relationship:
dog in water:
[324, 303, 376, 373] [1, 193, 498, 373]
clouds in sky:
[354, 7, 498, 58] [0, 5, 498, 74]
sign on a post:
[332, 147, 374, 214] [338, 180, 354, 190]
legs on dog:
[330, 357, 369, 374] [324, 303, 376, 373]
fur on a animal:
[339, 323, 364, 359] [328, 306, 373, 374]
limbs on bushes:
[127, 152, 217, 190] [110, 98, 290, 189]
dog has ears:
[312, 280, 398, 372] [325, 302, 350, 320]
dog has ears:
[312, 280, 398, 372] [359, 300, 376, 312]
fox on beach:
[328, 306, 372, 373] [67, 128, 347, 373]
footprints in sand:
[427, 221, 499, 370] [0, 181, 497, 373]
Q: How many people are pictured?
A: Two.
==
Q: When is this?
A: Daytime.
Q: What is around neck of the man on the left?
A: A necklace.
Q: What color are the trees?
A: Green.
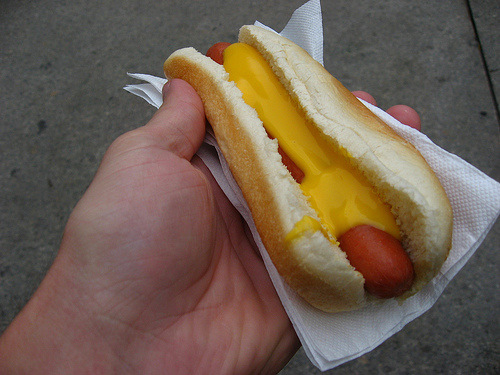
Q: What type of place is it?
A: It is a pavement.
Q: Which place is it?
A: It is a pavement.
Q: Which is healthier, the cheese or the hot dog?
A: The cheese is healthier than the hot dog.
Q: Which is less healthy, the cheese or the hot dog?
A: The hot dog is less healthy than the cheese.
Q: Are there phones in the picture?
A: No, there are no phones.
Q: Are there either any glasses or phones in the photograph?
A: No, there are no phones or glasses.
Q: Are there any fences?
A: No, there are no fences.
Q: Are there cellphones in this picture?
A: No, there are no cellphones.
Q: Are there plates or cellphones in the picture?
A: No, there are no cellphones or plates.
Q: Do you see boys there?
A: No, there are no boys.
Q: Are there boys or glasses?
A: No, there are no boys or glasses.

*Görev*. Yukarıdaki verilerde "less" sözcüğünü içeren her satırı seçiniz ve bu satırları olduğu gibi yazınız.

*Alıştırmanın Çözümü*.
Q: Which is less healthy, the cheese or the hot dog?
A: The hot dog is less healthy than the cheese.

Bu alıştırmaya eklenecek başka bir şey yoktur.